O pai de todos os filmes, “Nascimento de uma nação”, de David W. Griffith, realizado com a proposta do que viria a ser a linguagem cinematográfica universal, tinha como assunto as lutas raciais no Sul, tendo a Ku Klux Klan como trincheira ideológica e política de seus heróis. Os filmes de cowboy, que são feitos até hoje (mesmo que um pouco mais amargurados), são crônicas heroicas da conquista do território americano. Os westerns contam a faina civilizatória dos herdeiros do Mayflower, os americanos louros que acabaram com índios, mexicanos e outros selvagens indesejáveis.

Todos esses filmes foram sempre uma atualização dos conceitos e projetos americanos de moral e bons costumes. Tinham que ter, portanto, uma fonte comum — as pessoas na sala escura de projeção. Os filmes eram feitos para elas, tinham que estar de acordo com elas, com o que faziam e pensavam da vida, sua ação e ideias sobre o mundo, enquanto cidadãos americanos.
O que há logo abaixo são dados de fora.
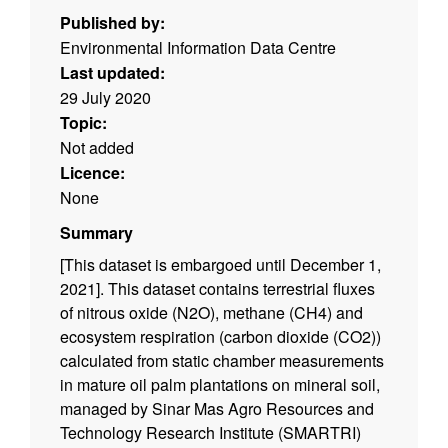
Published by:
Environmental Information Data Centre
Last updated:
29 July 2020
Topic:
Not added
Licence:
None
Summary
[This dataset is embargoed until December 1,
2021]. This dataset contains terrestrial fluxes
of nitrous oxide (N2O), methane (CH4) and
ecosystem respiration (carbon dioxide (CO2))
calculated from static chamber measurements
in mature oil palm plantations on mineral soil,
managed by Sinar Mas Agro Resources and
Technology Research Institute (SMARTRI)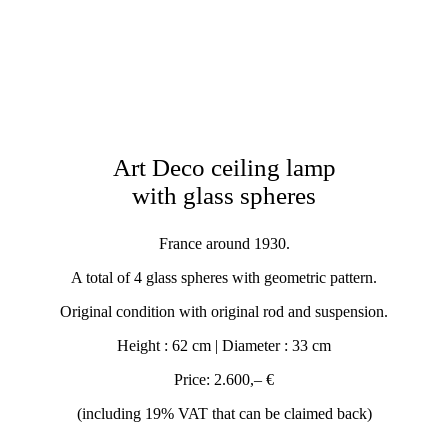
Art Deco ceiling lamp
with glass spheres
France around 1930.
A total of 4 glass spheres with geometric pattern.
Original condition with original rod and suspension.
Height : 62 cm | Diameter : 33 cm
Price: 2.600,– €
(including 19% VAT that can be claimed back)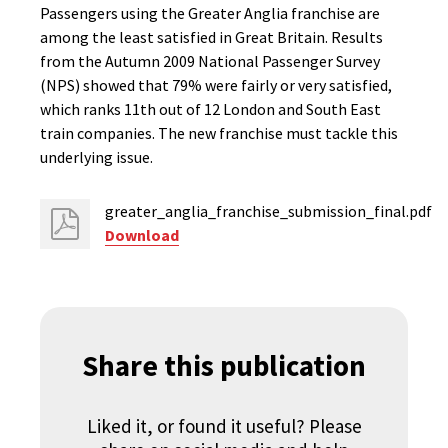
Passengers using the Greater Anglia franchise are
among the least satisfied in Great Britain. Results
from the Autumn 2009 National Passenger Survey
(NPS) showed that 79% were fairly or very satisfied,
which ranks 11th out of 12 London and South East
train companies. The new franchise must tackle this
underlying issue.
greater_anglia_franchise_submission_final.pdf
Download
Share this publication
Liked it, or found it useful? Please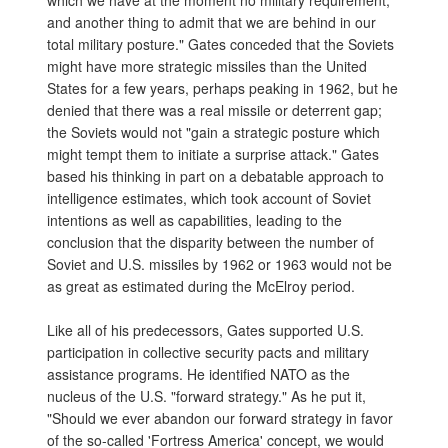
which we have at the moment no military requirement,
and another thing to admit that we are behind in our
total military posture." Gates conceded that the Soviets
might have more strategic missiles than the United
States for a few years, perhaps peaking in 1962, but he
denied that there was a real missile or deterrent gap;
the Soviets would not "gain a strategic posture which
might tempt them to initiate a surprise attack." Gates
based his thinking in part on a debatable approach to
intelligence estimates, which took account of Soviet
intentions as well as capabilities, leading to the
conclusion that the disparity between the number of
Soviet and U.S. missiles by 1962 or 1963 would not be
as great as estimated during the McElroy period.
Like all of his predecessors, Gates supported U.S.
participation in collective security pacts and military
assistance programs. He identified NATO as the
nucleus of the U.S. "forward strategy." As he put it,
"Should we ever abandon our forward strategy in favor
of the so-called 'Fortress America' concept, we would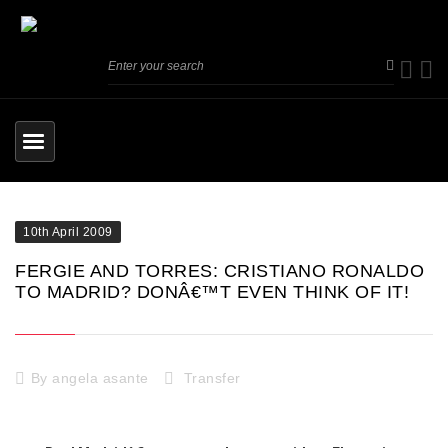
10th April 2009
FERGIE AND TORRES: CRISTIANO RONALDO
TO MADRID? DONÂ€™T EVEN THINK OF IT!
By
angela asante
Transfer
Os blockbusters contemporâneos respeitam essa tradição da cultura americana no cinema americano. Do “Pantera Negra”, de Ryan Coogler, cineasta negro como seu herói, aos “Vingadores: Ultimato”, dos irmãos Joseph e Anthony Russo, vindos dos mais populares shows de televisão, os conflitos que encenam acabarão sempre com a vitória do gênio social americano, que, em geral, está na própria mecânica do filme que fazem. É ingenuidade achar que as obras com cara mais intelectual, candidatas potenciais ao Oscar, por sua singularidade, inteligência e brilho formal, estão livres dessas obrigações culturais, sem as quais também seriam bem aceitas. Três filmes recentes, dos mais cotados, são bons exemplos disso.

Em “Yesterday”, de Danny Boyle, o uso que o músico faz de canções que não são dele para fazer sucesso e ganhar dinheiro é justificado. Não só por sua confissão no final do filme, de cortar o coração, mas sobretudo pela recuperação do clima social que os Beatles pregaram durante seu curto tempo de glórias, baseado no amor e no desprendimento. Para que isso fique mais claro, ainda temos o direito de ver John Lennon velho, de cabelos brancos, usufruindo da paz e do amor que sempre pregou em vida e nas canções.

Em “Era uma vez em Hollywood”, é irritante o modo com que Quentin Tarantino trata nossas esperanças de outros tempos. Todos os hippies do filme são uma grande família Manson, habitando juntos uma cidade insuportavelmente vagabunda e pervertida. No final, a família Manson propriamente dita se revela incompetente e burra, se confunde em sua missão e é castigada com inacreditável violência, selvagem e desumana, pelo verdadeiro herói do filme, o personagem de Brad Pitt, um ator muito bom num papel muito ruim.

E, finalmente, em “Coringa”, de Todd Phillips, diretor de boas chanchadas, como “Se beber, não case”, partes 1, 2 e 3, ficamos sabendo como a maldade dos outros cria malucos sanguinários, que matam e esfolam cheios de razão, pois passaram a vida sendo humilhados por gente que não achava graça em seus números de humor. “Coringa” é o elogio de uma vitoriosa tradição americana, a tradição da eficiência. Se você fizer um herói dramaticamente bem construído, dentro das regras mais rigorosas da dramaturgia, fazendo com que o público entenda ou até se identifique com ele pelo seu sofrimento ao longo da história, esse herói pode dar tiro ou porrada em quem bem quiser, cortar a faca quem bem entender, que não será nunca confundido com o vilão.

A vitória da eficiência pode ser também a vitória do mal, tudo depende de onde você se encontra. Isso também é cultura americana. Ou “american way of life”.